Il modello educativo erasmiano
Il modello educativo proposto da Erasmo si basava sulla convinzione che l'educazione dovesse essere adattata alle diverse fasi della vita, promuovendo uno sviluppo armonioso delle capacità intellettuali, morali, religiose e civiche. Erasmo enfatizzava l'importanza della natura, della ragione e dell'esercizio nella formazione dell'individuo. Propugnava un approccio all'insegnamento del latino che fosse interattivo e coinvolgente, e sosteneva lo studio della storia e delle scienze come fondamentale per la comprensione del mondo. La sua visione educativa era incentrata sullo sviluppo delle potenzialità individuali piuttosto che sulla preparazione a una professione specifica, con l'obiettivo di formare cittadini virtuosi e ben informati.
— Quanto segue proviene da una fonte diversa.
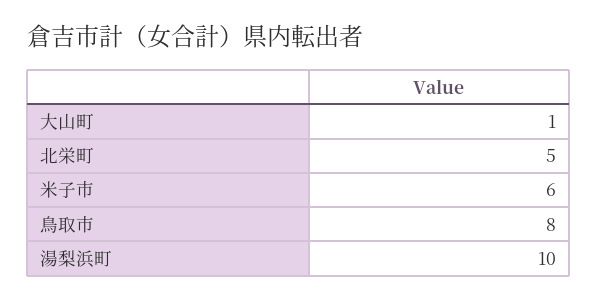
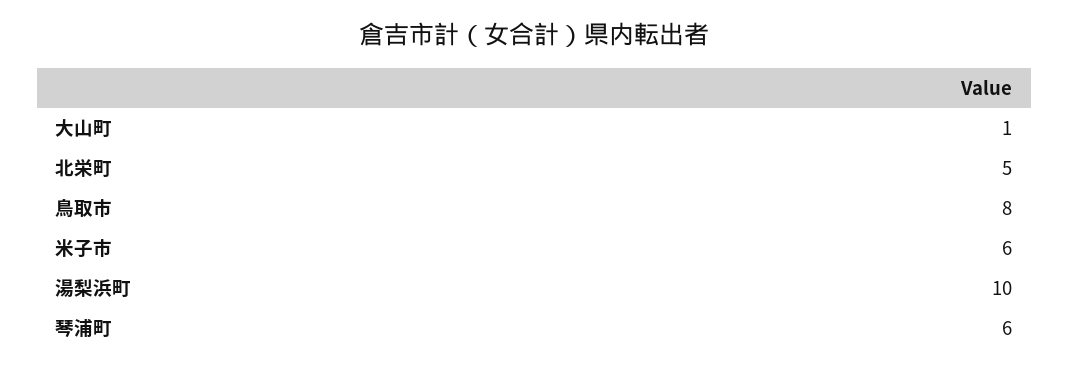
琴浦町: none -> 6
"Adagia" e "Elogio della follia": opere di formazione per adulti
Nella sua opera "Adagia", Erasmo compilò una vasta collezione di proverbi e detti della tradizione classica, fornendo interpretazioni e applicazioni morali pertinenti alla società del suo tempo. Questo lavoro, destinato a un pubblico adulto, si distingue per la sua erudizione e la sua capacità di collegare il sapere antico alla vita quotidiana. Con l'"Elogio della follia", Erasmo offrì una satira pungente delle superstizioni, della corruzione ecclesiastica e dell'ipocrisia sociale, promuovendo un'educazione che valorizzasse l'autocoscienza critica e l'ironia. Quest'ultima opera, in particolare, fungeva da specchio per i lettori, invitandoli a riflettere sulle incongruenze della società e a cercare la verità oltre le apparenze.